Truck Books

Why are little boys are so fascinated by trucks? Is it their size, their variety, their bright colors? Whatever the case, trucks are a good topic for a picture book. I recently reviewed several new truck-focused picture books for my three-year-old truck-loving grandson and discovered, as with all books, that it comes down to one’s personal preference.

Truck by Donald Crews, is a Caldecott Honor Award winner that has no text. The book takes readers on a brightly colored visual journey that a truck takes from a loading dock to delivery of its shipment.  It didn’t appeal to me. I like a story with my pictures.

Little Blue Truck Leads the Way

Alice Shertle, Author, Jill McElmurry, Illustrator

A cross between City Mouse and Country Mouse and The Little Engine That Could, this sweet rhyming story shows how the little blue truck makes his way through the densely packed city, providing a way for the mayor to help get stalled traffic moving again.

Everything Goes on Land Bryan Biggs Author/Illustrator

Each page is teeming with a busy city scene, vibrantly illustrated, with “comments” from different vehicles, but there is no cohesive story. I found this book, which reminds me of Richard Scarry books, totally overwhelming.

Machines Go to Work in the City William Low Author/Illustrator

This is an engaging book, illustrated in bright colors, that exposes readers to different kinds of trucks and machines that work in the city.

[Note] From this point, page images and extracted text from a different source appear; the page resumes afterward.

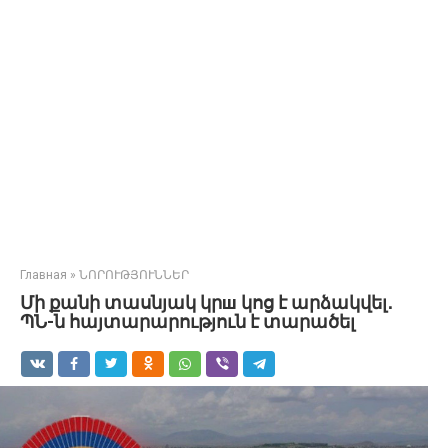
Главная
»
ՆՈՐՈՒԹՅՈՒՆՆԵՐ
Մի քանի տասնյակ կրш կոց է արձակվել․
ՊՆ-ն հայտարարություն է տարածել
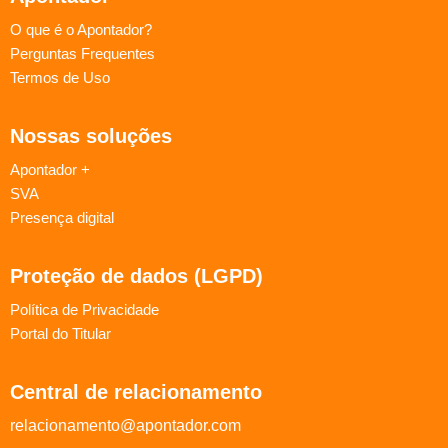
O que é o Apontador?
Perguntas Frequentes
Termos de Uso
Nossas soluções
Apontador +
SVA
Presença digital
Proteção de dados (LGPD)
Política de Privacidade
Portal do Titular
Central de relacionamento
relacionamento@apontador.com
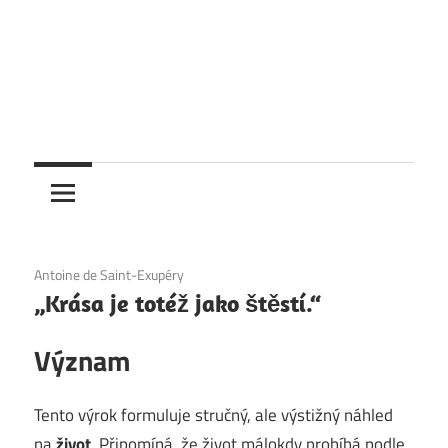
4. 12. 2020
Antoine de Saint-Exupéry
„Krása je totéž jako štěstí.“
Význam
Tento výrok formuluje stručný, ale výstižný náhled
na
život
. Připomíná, že život málokdy probíhá podle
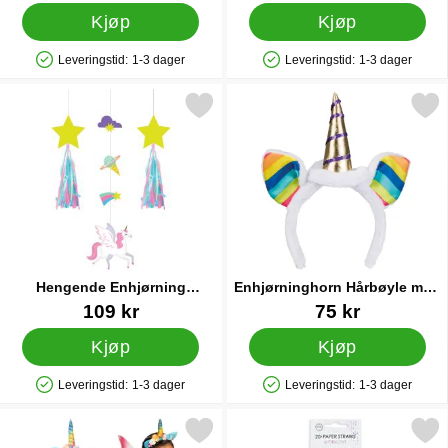
Kjøp
Kjøp
Leveringstid:
1-3 dager
Leveringstid:
1-3 dager
Produkttilgjengelighet: På lager
Produkttilgjengelighet: På lager
k hengende Enhjørning Dekorasjoner Stjerner som favoritt
Merk enhjørninghorn Hårbøyle me
Hengende Enhjørning
Enhjørninghorn Hårbøyle med
Dekorasjoner Stjerner
Regnbueører
Varenummer 44783
Varenummer 15619
109 kr
75 kr
Kjøp
Kjøp
Leveringstid:
1-3 dager
Leveringstid:
1-3 dager
Produkttilgjengelighet: På lager
Produkttilgjengelighet: På lager
Merk unicorn Fairy Sett for Barn som favoritt
Merk papirsugerør Holografi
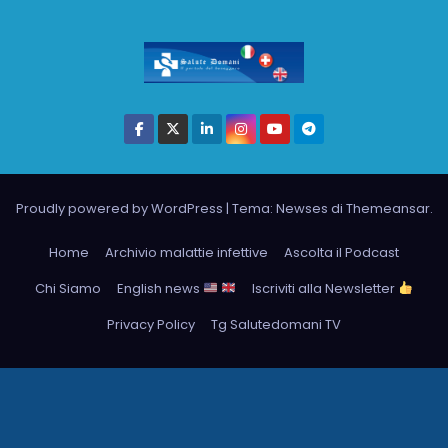
Proudly powered by WordPress
|
Tema: Newses di
Themeansar
.
Home
Archivio malattie infettive
Ascolta il Podcast
Chi Siamo
English news
Iscriviti alla Newsletter
Privacy Policy
Tg Salutedomani TV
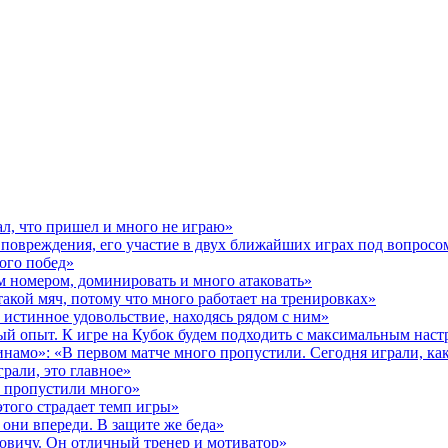
л, что пришел и много не играю»
 повреждения, его участие в двух ближайших играх под вопросо
ного побед»
м номером, доминировать и много атаковать»
такой мяч, потому что много работает на тренировках»
истинное удовольствие, находясь рядом с ним»
й опыт. К игре на Кубок будем подходить с максимальным наст
намо»: «В первом матче много пропустили. Сегодня играли, ка
рали, это главное»
о пропустили много»
того страдает темп игры»
 они впереди. В защите же беда»
ковичу. Он отличный тренер и мотиватор»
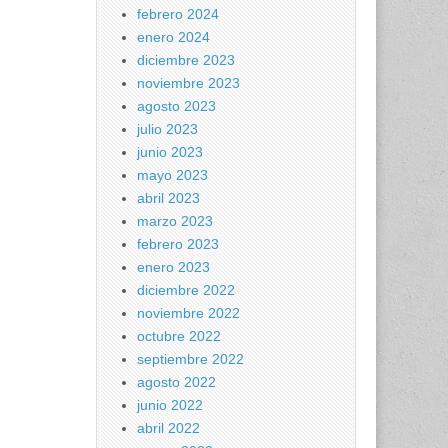
febrero 2024
enero 2024
diciembre 2023
noviembre 2023
agosto 2023
julio 2023
junio 2023
mayo 2023
abril 2023
marzo 2023
febrero 2023
enero 2023
diciembre 2022
noviembre 2022
octubre 2022
septiembre 2022
agosto 2022
junio 2022
abril 2022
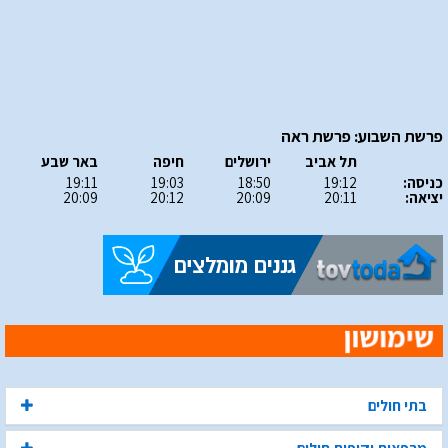
פרשת השבוע: פרשת ראה
תל אביב
ירושלים
חיפה
באר שבע
כניסה:
19:12
18:50
19:03
19:11
יציאה:
20:11
20:09
20:12
20:09
בתי חולים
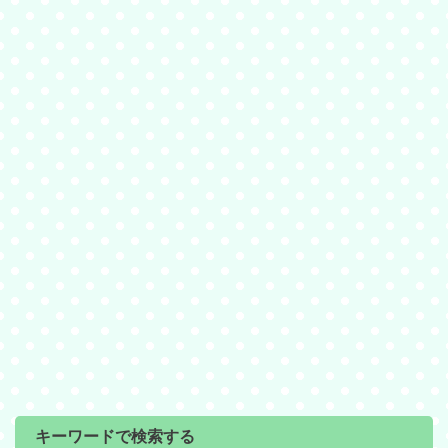
キーワードで検索する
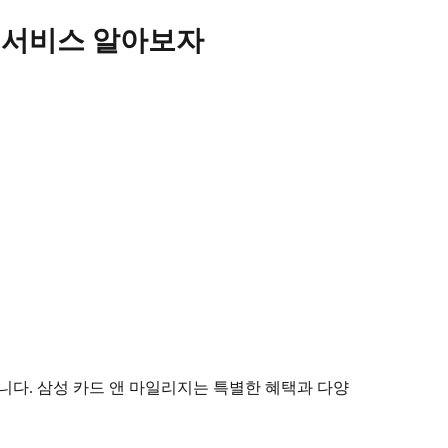
및 서비스 알아보자
니다. 삼성 카드 앤 마일리지는 특별한 혜택과 다양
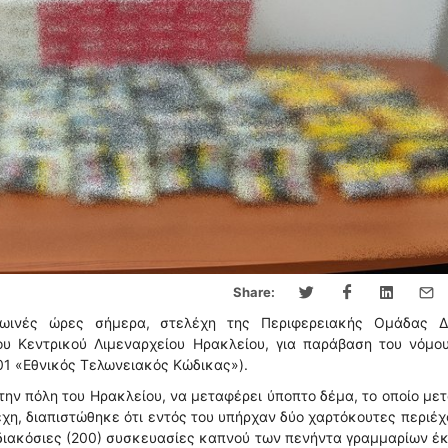
Share:
ωινές ώρες σήμερα, στελέχη της Περιφερειακής Ομάδας Δ
υ Κεντρικού Λιμεναρχείου Ηρακλείου, για παράβαση του νόμου
1 «Εθνικός Τελωνειακός Κώδικας»).
την πόλη του Ηρακλείου, να μεταφέρει ύποπτο δέμα, το οποίο με
χη, διαπιστώθηκε ότι εντός του υπήρχαν δύο χαρτόκουτες περιέ
διακόσιες (200) συσκευασίες καπνού των πενήντα γραμμαρίων έ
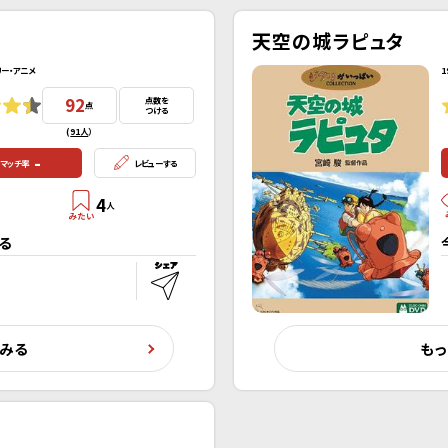
天空の城ラピュタ
リー・アニメ
1
92
点数を
点
つける
(
91人
）
-
マッチ率
レビューする
4
人
る
くみる
もっ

An interactive feature asks a question that is answered by lifting a flap. For example, what happens to the garbage after it gets picked up? The flap reveals the garbage going from the truck into the dump.

I’m a Truck Driver by Jonathan London, illustrated by David Parkins

This is my favorite truck book. In rhyme, each page imagines the child  (along with his pet cat) in the driver’s seat of a particular truck. He is a power shovel operator, a combine operator, and a tractor trailer driver doing its work. I think my three-year-old truck lover will enjoy imagining himself in these drivers’ seats too.

PS I couldn’t help noticing that of the five truck books I reviewed, four were written and illustrated by men.